WHAT THE EXERCISE ASKS:
Tally the lines of the listing that contain the string "Localize". Give the number and nothing else.
=-=-=
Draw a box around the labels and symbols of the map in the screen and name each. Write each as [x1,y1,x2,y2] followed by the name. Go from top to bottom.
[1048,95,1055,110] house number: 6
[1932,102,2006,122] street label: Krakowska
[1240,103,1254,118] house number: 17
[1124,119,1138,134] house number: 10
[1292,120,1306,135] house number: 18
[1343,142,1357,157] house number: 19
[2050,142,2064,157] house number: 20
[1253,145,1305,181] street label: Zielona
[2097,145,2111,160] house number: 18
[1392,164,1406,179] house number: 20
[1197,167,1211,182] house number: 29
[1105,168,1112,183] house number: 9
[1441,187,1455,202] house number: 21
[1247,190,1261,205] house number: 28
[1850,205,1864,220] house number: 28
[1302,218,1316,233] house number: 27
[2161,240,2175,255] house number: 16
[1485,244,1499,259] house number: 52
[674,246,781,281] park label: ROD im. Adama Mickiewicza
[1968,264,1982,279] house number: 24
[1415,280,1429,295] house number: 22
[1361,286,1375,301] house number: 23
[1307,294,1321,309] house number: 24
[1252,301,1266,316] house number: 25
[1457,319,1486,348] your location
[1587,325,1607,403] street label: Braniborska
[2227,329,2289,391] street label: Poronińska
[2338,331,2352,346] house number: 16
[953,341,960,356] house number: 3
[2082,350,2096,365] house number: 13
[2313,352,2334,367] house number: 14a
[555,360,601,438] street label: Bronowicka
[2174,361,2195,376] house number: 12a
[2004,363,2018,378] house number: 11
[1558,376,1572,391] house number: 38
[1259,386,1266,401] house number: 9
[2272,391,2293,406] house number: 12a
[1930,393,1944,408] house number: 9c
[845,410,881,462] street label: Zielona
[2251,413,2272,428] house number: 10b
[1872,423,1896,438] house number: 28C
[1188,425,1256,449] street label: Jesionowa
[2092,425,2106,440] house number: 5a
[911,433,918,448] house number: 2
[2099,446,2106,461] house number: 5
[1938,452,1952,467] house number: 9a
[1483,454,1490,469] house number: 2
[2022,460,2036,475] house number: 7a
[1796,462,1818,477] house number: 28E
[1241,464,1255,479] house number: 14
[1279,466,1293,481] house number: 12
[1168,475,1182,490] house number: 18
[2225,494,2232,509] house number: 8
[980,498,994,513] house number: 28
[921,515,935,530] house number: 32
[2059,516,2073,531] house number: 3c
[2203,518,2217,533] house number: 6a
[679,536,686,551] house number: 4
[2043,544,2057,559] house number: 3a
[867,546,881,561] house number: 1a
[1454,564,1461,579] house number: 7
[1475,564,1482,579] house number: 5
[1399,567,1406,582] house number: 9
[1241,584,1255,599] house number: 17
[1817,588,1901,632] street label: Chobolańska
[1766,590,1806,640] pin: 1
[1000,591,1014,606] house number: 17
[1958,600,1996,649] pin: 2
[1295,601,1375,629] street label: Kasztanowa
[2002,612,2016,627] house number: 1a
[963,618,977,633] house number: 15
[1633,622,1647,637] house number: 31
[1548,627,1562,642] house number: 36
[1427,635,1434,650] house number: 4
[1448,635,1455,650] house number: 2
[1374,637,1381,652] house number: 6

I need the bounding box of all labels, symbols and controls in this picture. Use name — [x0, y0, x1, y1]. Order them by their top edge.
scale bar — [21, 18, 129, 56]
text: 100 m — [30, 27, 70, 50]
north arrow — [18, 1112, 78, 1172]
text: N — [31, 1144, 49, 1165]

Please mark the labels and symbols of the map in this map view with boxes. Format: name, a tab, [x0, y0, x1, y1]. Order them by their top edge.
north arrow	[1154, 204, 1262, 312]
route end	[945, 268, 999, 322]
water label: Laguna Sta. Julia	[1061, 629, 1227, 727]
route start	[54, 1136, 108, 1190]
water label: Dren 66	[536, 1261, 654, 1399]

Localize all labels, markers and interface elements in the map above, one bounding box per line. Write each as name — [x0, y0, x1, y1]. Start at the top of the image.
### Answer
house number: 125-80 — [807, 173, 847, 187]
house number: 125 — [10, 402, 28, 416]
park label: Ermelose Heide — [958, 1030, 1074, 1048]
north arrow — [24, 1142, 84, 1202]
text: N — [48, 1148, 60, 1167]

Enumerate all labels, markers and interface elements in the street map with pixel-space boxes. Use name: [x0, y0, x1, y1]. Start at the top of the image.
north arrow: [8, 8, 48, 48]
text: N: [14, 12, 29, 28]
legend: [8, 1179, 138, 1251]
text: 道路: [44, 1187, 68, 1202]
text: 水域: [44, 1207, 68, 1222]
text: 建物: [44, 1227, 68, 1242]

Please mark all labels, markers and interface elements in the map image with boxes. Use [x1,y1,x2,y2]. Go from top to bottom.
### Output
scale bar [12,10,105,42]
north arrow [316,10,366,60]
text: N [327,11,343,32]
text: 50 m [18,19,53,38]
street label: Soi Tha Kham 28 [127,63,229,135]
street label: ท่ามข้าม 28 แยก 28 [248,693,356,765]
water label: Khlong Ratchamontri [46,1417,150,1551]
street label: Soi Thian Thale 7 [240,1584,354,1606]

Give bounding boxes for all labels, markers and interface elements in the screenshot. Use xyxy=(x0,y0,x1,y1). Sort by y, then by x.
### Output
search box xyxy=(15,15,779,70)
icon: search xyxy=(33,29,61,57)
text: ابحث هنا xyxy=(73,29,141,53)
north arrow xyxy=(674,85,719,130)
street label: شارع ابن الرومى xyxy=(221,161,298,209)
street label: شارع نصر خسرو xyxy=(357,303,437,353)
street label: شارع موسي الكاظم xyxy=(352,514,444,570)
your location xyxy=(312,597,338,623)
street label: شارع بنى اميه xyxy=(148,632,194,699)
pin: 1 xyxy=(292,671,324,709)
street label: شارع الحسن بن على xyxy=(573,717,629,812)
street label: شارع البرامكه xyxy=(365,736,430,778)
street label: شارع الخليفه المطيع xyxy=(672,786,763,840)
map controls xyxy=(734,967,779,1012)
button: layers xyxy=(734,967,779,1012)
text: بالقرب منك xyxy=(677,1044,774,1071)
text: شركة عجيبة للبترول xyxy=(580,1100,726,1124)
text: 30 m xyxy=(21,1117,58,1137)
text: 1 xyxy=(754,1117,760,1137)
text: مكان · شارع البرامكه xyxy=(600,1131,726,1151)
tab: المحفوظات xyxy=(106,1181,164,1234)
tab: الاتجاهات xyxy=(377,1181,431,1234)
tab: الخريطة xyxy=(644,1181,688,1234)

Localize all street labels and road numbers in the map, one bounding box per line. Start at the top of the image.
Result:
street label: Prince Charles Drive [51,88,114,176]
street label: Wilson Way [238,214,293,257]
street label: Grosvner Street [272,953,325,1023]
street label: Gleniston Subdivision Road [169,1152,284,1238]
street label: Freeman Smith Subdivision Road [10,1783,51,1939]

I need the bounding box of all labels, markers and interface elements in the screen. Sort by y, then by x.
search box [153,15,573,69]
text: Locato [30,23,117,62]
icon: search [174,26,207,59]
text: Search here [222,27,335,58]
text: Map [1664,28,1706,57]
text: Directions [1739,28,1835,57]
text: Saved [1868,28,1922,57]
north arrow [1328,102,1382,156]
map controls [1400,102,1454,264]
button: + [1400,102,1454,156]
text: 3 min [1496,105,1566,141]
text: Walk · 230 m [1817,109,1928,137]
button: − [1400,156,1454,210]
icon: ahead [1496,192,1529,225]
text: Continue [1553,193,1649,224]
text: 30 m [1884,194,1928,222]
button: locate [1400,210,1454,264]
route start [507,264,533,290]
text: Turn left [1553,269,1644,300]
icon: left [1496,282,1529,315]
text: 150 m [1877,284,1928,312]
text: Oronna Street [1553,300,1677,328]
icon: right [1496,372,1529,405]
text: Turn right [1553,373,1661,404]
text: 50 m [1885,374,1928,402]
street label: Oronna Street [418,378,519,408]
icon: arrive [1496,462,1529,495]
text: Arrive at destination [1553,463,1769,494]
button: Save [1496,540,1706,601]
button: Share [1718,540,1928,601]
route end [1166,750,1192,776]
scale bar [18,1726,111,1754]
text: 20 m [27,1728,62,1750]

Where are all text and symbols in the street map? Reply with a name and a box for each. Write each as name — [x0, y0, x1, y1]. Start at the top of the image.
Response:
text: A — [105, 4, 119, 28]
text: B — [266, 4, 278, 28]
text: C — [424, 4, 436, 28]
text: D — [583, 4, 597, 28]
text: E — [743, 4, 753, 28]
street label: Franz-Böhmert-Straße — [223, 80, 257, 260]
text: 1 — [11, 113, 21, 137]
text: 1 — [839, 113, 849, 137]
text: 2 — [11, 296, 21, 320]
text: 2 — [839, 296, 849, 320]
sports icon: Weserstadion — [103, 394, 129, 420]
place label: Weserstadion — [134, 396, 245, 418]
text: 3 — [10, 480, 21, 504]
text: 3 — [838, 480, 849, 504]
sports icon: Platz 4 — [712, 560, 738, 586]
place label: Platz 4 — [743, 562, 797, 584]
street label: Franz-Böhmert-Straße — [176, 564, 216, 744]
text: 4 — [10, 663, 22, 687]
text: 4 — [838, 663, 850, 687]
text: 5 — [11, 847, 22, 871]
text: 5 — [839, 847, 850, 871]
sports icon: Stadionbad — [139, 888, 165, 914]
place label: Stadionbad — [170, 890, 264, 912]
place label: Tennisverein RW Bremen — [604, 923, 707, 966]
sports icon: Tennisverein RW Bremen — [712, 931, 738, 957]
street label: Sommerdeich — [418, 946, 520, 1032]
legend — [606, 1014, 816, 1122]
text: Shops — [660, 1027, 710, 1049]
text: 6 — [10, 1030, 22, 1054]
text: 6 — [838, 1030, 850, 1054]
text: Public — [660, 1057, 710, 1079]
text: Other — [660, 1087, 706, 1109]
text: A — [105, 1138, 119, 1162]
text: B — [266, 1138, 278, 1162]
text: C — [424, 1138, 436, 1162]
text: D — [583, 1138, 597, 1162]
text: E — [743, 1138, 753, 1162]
=-=-=
EXERCISE ANSWER:
2